No sábado aconteceu-me uma das minhas, como não podia deixar de ser. Fui às compras a um supermercado e tive que apanhar o metro, já que as coisas aqui perto são todas caríssimas. O metro aos fins de semana altera-se e tive que sair umas paragens acima. A questão é que a voltar do supermercado, toda carregada, me devo ter enganado na rua. Começo a reparar que sou a única branca ali no meio. Vejo nomes de lojas como "hair braiding saloon" e "african market". Começo a ficar desconfiada. Até que começa a aparecer o nome "harlem" nas lojas e tenho a minha confirmação. Foi uma caminhada engraçada. Nada perigosa, mas não a repetiria de noite.

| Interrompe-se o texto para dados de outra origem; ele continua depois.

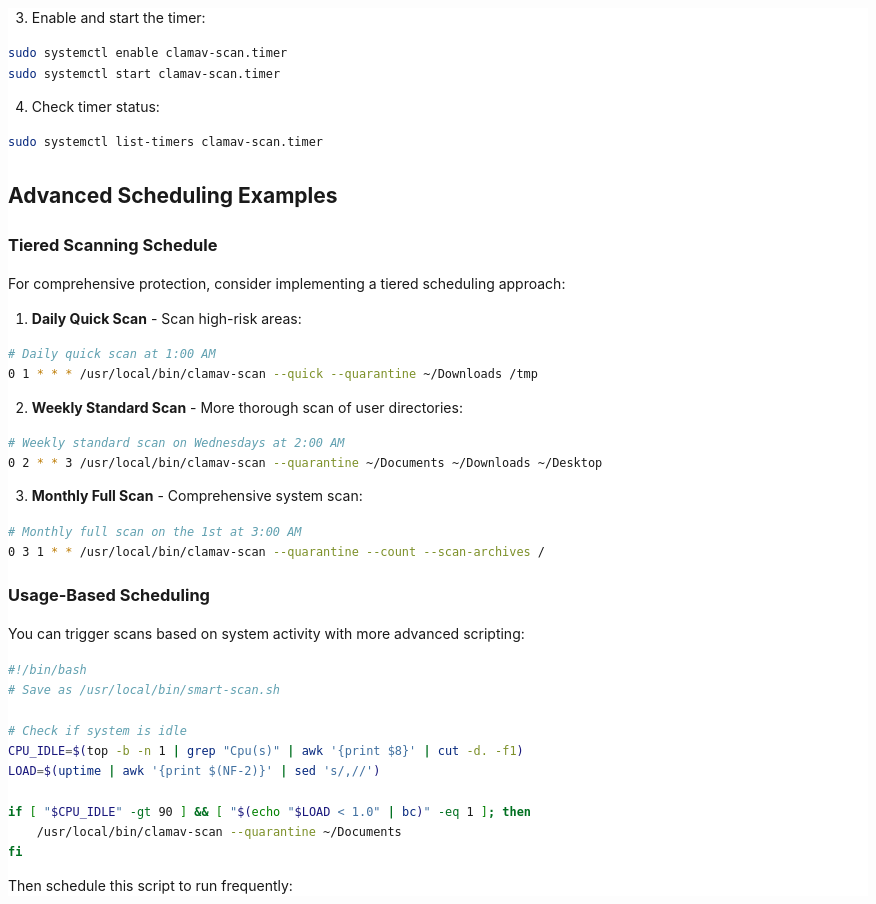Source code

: 3. Enable and start the timer:

```bash
sudo systemctl enable clamav-scan.timer
sudo systemctl start clamav-scan.timer
```

4. Check timer status:

```bash
sudo systemctl list-timers clamav-scan.timer
```

## Advanced Scheduling Examples

### Tiered Scanning Schedule

For comprehensive protection, consider implementing a tiered scheduling approach:

1. **Daily Quick Scan** - Scan high-risk areas:

```bash
# Daily quick scan at 1:00 AM
0 1 * * * /usr/local/bin/clamav-scan --quick --quarantine ~/Downloads /tmp
```

2. **Weekly Standard Scan** - More thorough scan of user directories:

```bash
# Weekly standard scan on Wednesdays at 2:00 AM
0 2 * * 3 /usr/local/bin/clamav-scan --quarantine ~/Documents ~/Downloads ~/Desktop
```

3. **Monthly Full Scan** - Comprehensive system scan:

```bash
# Monthly full scan on the 1st at 3:00 AM
0 3 1 * * /usr/local/bin/clamav-scan --quarantine --count --scan-archives /
```

### Usage-Based Scheduling

You can trigger scans based on system activity with more advanced scripting:

```bash
#!/bin/bash
# Save as /usr/local/bin/smart-scan.sh

# Check if system is idle
CPU_IDLE=$(top -b -n 1 | grep "Cpu(s)" | awk '{print $8}' | cut -d. -f1)
LOAD=$(uptime | awk '{print $(NF-2)}' | sed 's/,//')

if [ "$CPU_IDLE" -gt 90 ] && [ "$(echo "$LOAD < 1.0" | bc)" -eq 1 ]; then
    /usr/local/bin/clamav-scan --quarantine ~/Documents
fi
```

Then schedule this script to run frequently:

Domingo fui tomar brunch. É um costume ao qual te habituas facilmente. Comi umas french toasts de maçã, canela e chocolate branco e bebi uma limonada de menta (que se apelidava pelo nome fancy de yellow granita). Fui dar um bonito passeio por todos os edifícios emblemáticos da cidade, mas decidi deixar o turismo hard core para outra altura. Afinal de contas, ainda vou ficar aqui dois anos.
Passou exactamente uma semana, mas parece que foi mais.